Sorry I'm a bit late to the party here.
I disagree with just deleting tests because they haven't passed in a while. Poking around the testgrid, some of these suites are pretty green, with just a few individual consistently-failing tests. It likely means the people responsible for the tests don't have the cycles to fix them - or that the tests don't really have clear owners. We shouldn't try to fix a lack of time or ownership by ignoring the items (failing suites) on our collective todo list.
Some of these suites look like renamed versions of older suites, which may have passed at some point.
I'd rather have a fixit or something for the tests than just delete failing ones.
Renaming is not the issue here. All of suites started running in 2016 and have not passed in 2017.

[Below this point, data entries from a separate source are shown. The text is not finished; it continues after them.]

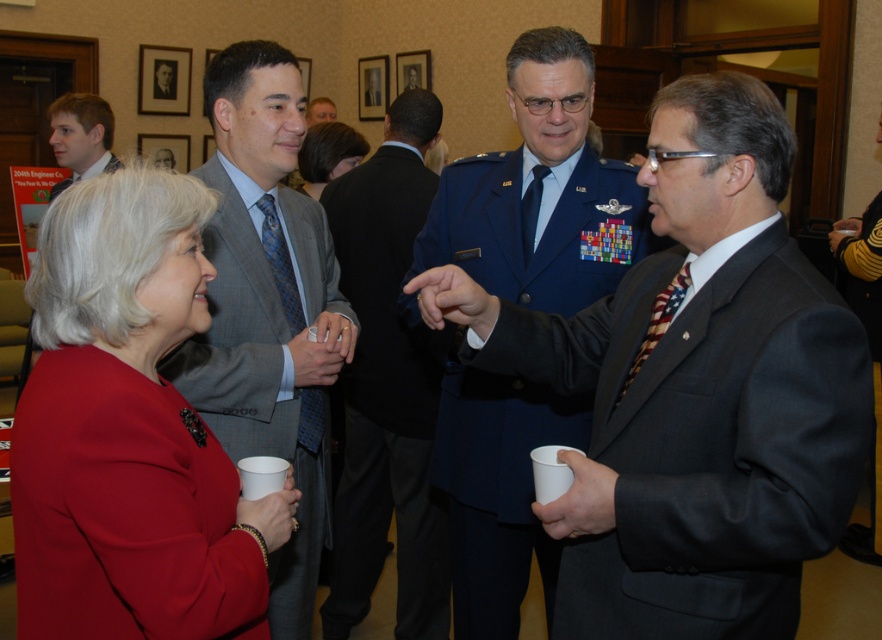
Question: Considering the relative positions of matte black suit at upper left and matte gray suit at upper left in the image provided, where is matte black suit at upper left located with respect to matte gray suit at upper left?

Choices:
 (A) below
 (B) above

Answer: (B)

Question: Which point appears farthest from the camera in this image?

Choices:
 (A) (367, 147)
 (B) (564, 285)
 (C) (60, 182)
 (D) (604, 513)

Answer: (C)

Question: Is matte gray suit at center above dark brown hair at center?

Choices:
 (A) no
 (B) yes

Answer: (A)

Question: Which object is the closest to the matte red blazer at center?

Choices:
 (A) matte gray suit at upper left
 (B) matte black suit at center

Answer: (A)

Question: Does matte red blazer at center appear on the right side of matte black suit at center?

Choices:
 (A) yes
 (B) no

Answer: (A)

Question: Which point is closer to the camera taking this photo?

Choices:
 (A) (873, 262)
 (B) (185, 205)
 (C) (290, 388)
 (D) (333, 104)

Answer: (B)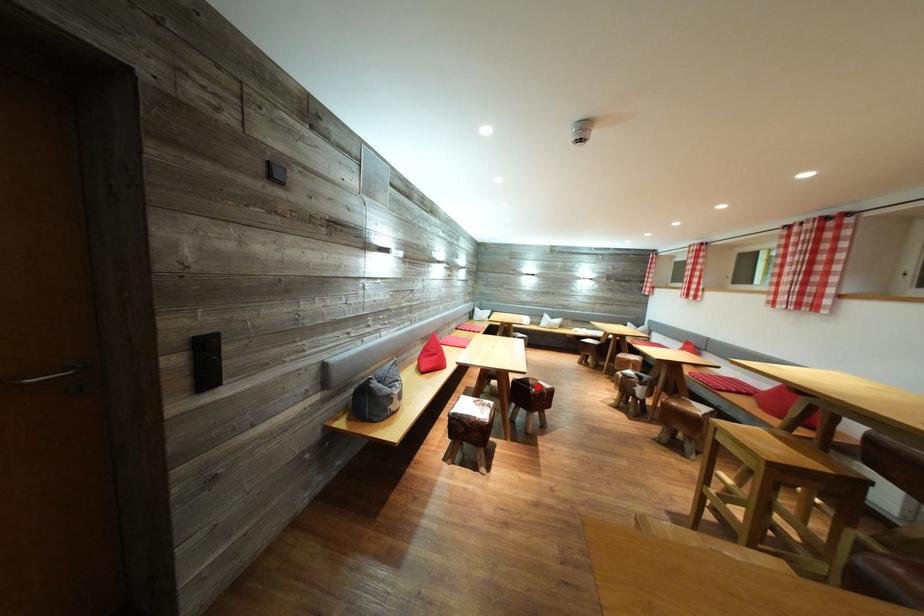
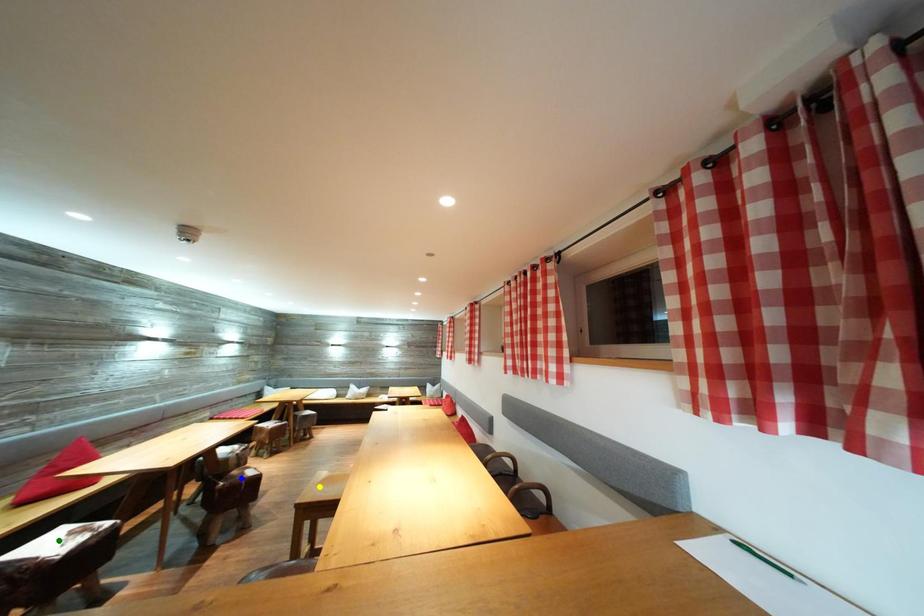
Question: I am providing you with two images of the same scene from different viewpoints. A red point is marked on the first image. You are given multiple points on the second image. In image 2, which mark is for the same physical point as the one in image 1?

Choices:
 (A) yellow point
 (B) blue point
 (C) green point

Answer: (B)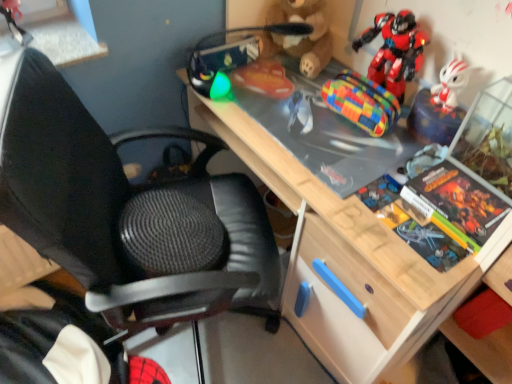
Identify the location of vacant space to the left of shiny plastic robot at upper right, which appears as the 1th toy when viewed from the right. (311, 106).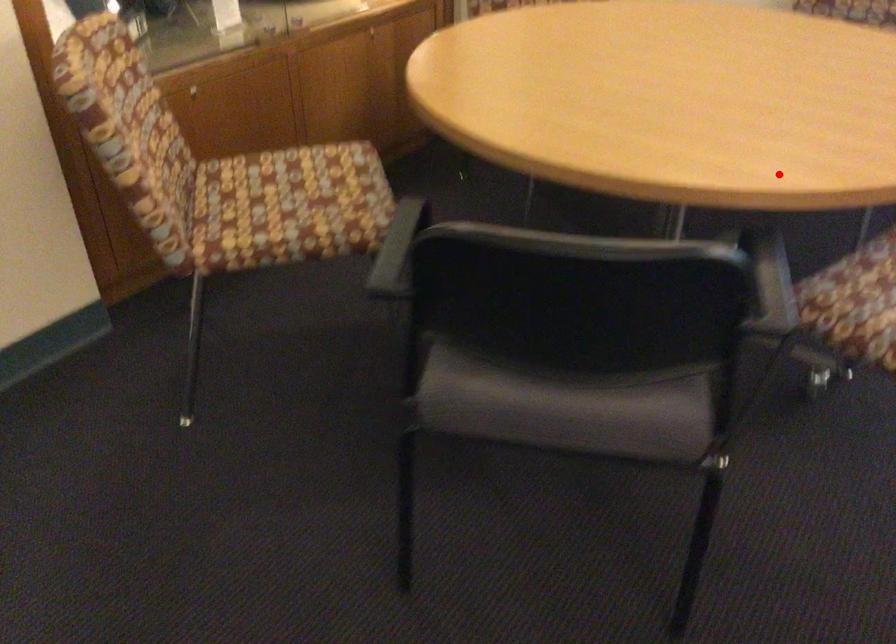
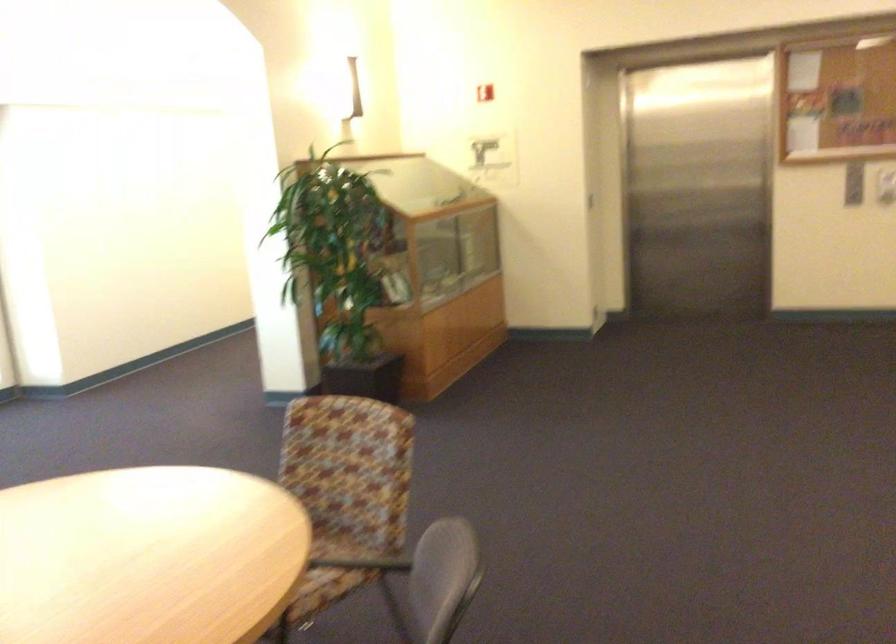
Find the pixel in the second image that matches the highlighted location in the first image.

(288, 535)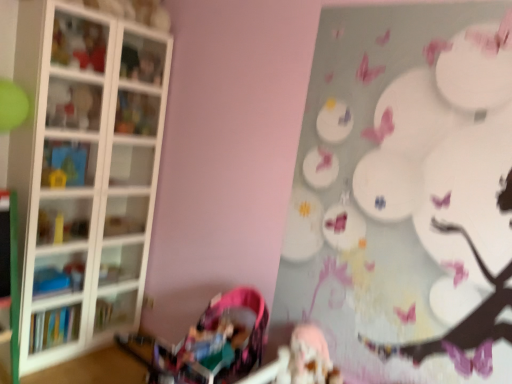
The height and width of the screenshot is (384, 512). Describe the element at coordinates (84, 185) in the screenshot. I see `white glass shelves at left, acting as the second shelf starting from the bottom` at that location.

The image size is (512, 384). What do you see at coordinates (68, 163) in the screenshot?
I see `blue plastic toy at left, the third shelf ordered from the bottom` at bounding box center [68, 163].

What is the approximate height of matte white cabinet at upper left?

matte white cabinet at upper left is 8.41 inches tall.

The height and width of the screenshot is (384, 512). Describe the element at coordinates (54, 327) in the screenshot. I see `hardcover book at left` at that location.

Measure the distance between hardcover book at left and camera.

The depth of hardcover book at left is 7.89 feet.

Describe the element at coordinates (58, 274) in the screenshot. I see `blue plastic shelf at left, which is the 1th shelf from bottom to top` at that location.

Image resolution: width=512 pixels, height=384 pixels. What do you see at coordinates (136, 113) in the screenshot? I see `translucent glass shelf at upper left, which appears as the 5th shelf when ordered from the bottom` at bounding box center [136, 113].

Locate an element on the screen. The height and width of the screenshot is (384, 512). white glass shelves at left, arranged as the fourth shelf when viewed from the top is located at coordinates (84, 185).

Is pink fabric baby carriage at lower left in contact with matte plastic toy at upper left?

No, pink fabric baby carriage at lower left is not beside matte plastic toy at upper left.

Is pink fabric baby carriage at lower left surrounding matte plastic toy at upper left?

No, matte plastic toy at upper left is not inside pink fabric baby carriage at lower left.

Considering their positions, is pink fabric baby carriage at lower left located in front of or behind matte plastic toy at upper left?

Clearly, pink fabric baby carriage at lower left is in front of matte plastic toy at upper left.

How different are the orientations of matte white cabinet at upper left and translucent glass shelf at upper left, which appears as the 5th shelf when ordered from the bottom, in degrees?

matte white cabinet at upper left and translucent glass shelf at upper left, which appears as the 5th shelf when ordered from the bottom, are facing 0.454 degrees away from each other.

Is matte white cabinet at upper left wider or thinner than translucent glass shelf at upper left, which appears as the 5th shelf when ordered from the bottom?

In the image, matte white cabinet at upper left appears to be wider than translucent glass shelf at upper left, which appears as the 5th shelf when ordered from the bottom.

Would you say matte white cabinet at upper left is to the left or to the right of translucent glass shelf at upper left, the 1th shelf when ordered from top to bottom, in the picture?

In the image, matte white cabinet at upper left appears on the right side of translucent glass shelf at upper left, the 1th shelf when ordered from top to bottom.

Does matte white cabinet at upper left have a smaller size compared to translucent glass shelf at upper left, which appears as the 5th shelf when ordered from the bottom?

Indeed, matte white cabinet at upper left has a smaller size compared to translucent glass shelf at upper left, which appears as the 5th shelf when ordered from the bottom.

Does pink fabric baby carriage at lower left touch white glass shelves at left, acting as the second shelf starting from the bottom?

No.

Is pink fabric baby carriage at lower left surrounding white glass shelves at left, arranged as the fourth shelf when viewed from the top?

No, white glass shelves at left, arranged as the fourth shelf when viewed from the top, is not inside pink fabric baby carriage at lower left.

From the image's perspective, is pink fabric baby carriage at lower left on top of white glass shelves at left, arranged as the fourth shelf when viewed from the top?

Incorrect, from the image's perspective, pink fabric baby carriage at lower left is lower than white glass shelves at left, arranged as the fourth shelf when viewed from the top.

Starting from the pink fabric baby carriage at lower left, which shelf is the 2nd one to the left? Please provide its 2D coordinates.

[(84, 185)]

From the image's perspective, would you say hardcover book at left is shown under blue plastic shelf at left, which is the 1th shelf from bottom to top?

Yes, from the image's perspective, hardcover book at left is beneath blue plastic shelf at left, which is the 1th shelf from bottom to top.

Is point (75, 316) closer to viewer compared to point (64, 263)?

Yes, point (75, 316) is closer to viewer.

The height and width of the screenshot is (384, 512). Identify the location of book below the blue plastic shelf at left, the fifth shelf from the top (from the image's perspective). (54, 327).

Between hardcover book at left and blue plastic shelf at left, which is the 1th shelf from bottom to top, which one has less height?

With less height is blue plastic shelf at left, which is the 1th shelf from bottom to top.

Who is taller, matte plastic toy at upper left or blue plastic shelf at left, which is the 1th shelf from bottom to top?

matte plastic toy at upper left.

Visually, is matte plastic toy at upper left positioned to the left or to the right of blue plastic shelf at left, which is the 1th shelf from bottom to top?

In the image, matte plastic toy at upper left appears on the right side of blue plastic shelf at left, which is the 1th shelf from bottom to top.

Is matte plastic toy at upper left touching blue plastic shelf at left, the fifth shelf from the top?

No.

From the image's perspective, is matte plastic toy at upper left above blue plastic shelf at left, which is the 1th shelf from bottom to top?

Yes, from the image's perspective, matte plastic toy at upper left is on top of blue plastic shelf at left, which is the 1th shelf from bottom to top.

Is the depth of matte plastic toy at upper left less than that of blue plastic toy at left, the third shelf ordered from the bottom?

Yes, matte plastic toy at upper left is in front of blue plastic toy at left, the third shelf ordered from the bottom.

Looking at their sizes, would you say matte plastic toy at upper left is wider or thinner than blue plastic toy at left, the third shelf from the top?

Clearly, matte plastic toy at upper left has more width compared to blue plastic toy at left, the third shelf from the top.

From the image's perspective, would you say matte plastic toy at upper left is shown under blue plastic toy at left, the third shelf ordered from the bottom?

No, from the image's perspective, matte plastic toy at upper left is not below blue plastic toy at left, the third shelf ordered from the bottom.

Measure the distance from matte plastic toy at upper left to blue plastic toy at left, the third shelf ordered from the bottom.

matte plastic toy at upper left is 22.44 inches away from blue plastic toy at left, the third shelf ordered from the bottom.

From the picture: From the image's perspective, is matte plastic shelf at upper left, which is the second shelf from top to bottom, below white glass shelves at left, acting as the second shelf starting from the bottom?

No, from the image's perspective, matte plastic shelf at upper left, which is the second shelf from top to bottom, is not beneath white glass shelves at left, acting as the second shelf starting from the bottom.

From a real-world perspective, is matte plastic shelf at upper left, the fourth shelf when ordered from bottom to top, beneath white glass shelves at left, acting as the second shelf starting from the bottom?

Actually, matte plastic shelf at upper left, the fourth shelf when ordered from bottom to top, is physically above white glass shelves at left, acting as the second shelf starting from the bottom, in the real world.

In the scene shown: Who is more distant, matte plastic shelf at upper left, which is the second shelf from top to bottom, or white glass shelves at left, arranged as the fourth shelf when viewed from the top?

matte plastic shelf at upper left, which is the second shelf from top to bottom, is behind.

Identify the location of the 3rd shelf located above the white glass shelves at left, arranged as the fourth shelf when viewed from the top (from a real-world perspective). This screenshot has width=512, height=384. (73, 105).

The width and height of the screenshot is (512, 384). In order to click on baby carriage below the matte plastic toy at upper left (from the image's perspective) in this screenshot , I will do `click(240, 323)`.

Where is `cabinet that is on the right side of translucent glass shelf at upper left, the 1th shelf when ordered from top to bottom`? cabinet that is on the right side of translucent glass shelf at upper left, the 1th shelf when ordered from top to bottom is located at coordinates (142, 59).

Note that there are around 100 suites in total that have never passed, it might be better to prioritize getting these to work (as I'll target these in the next round of deletion).
However I can hold off on deleting this set of jobs until May 1 if you think you'll be able to fix them.
So I'm flummoxed by some of these suites, unless there is a owner they will bit-rot.
Update: After talking to Erick about this, we're going ahead with deletion but will be tracking the PRs that delete tests in an aggregation issue so that they can be reviewed in more detail by domain-experts.
Migrated the "invest time into repairing these suites" into another issue.
In the near future will create a follow up issue to delete jobs which have been failing for at least the last 90 days.
might want to automate this process
Interesting idea. Which part?
Like, every month, check jobs has never passed for past month, send a warning email and deletion PR, merge the deletion if no-one cares.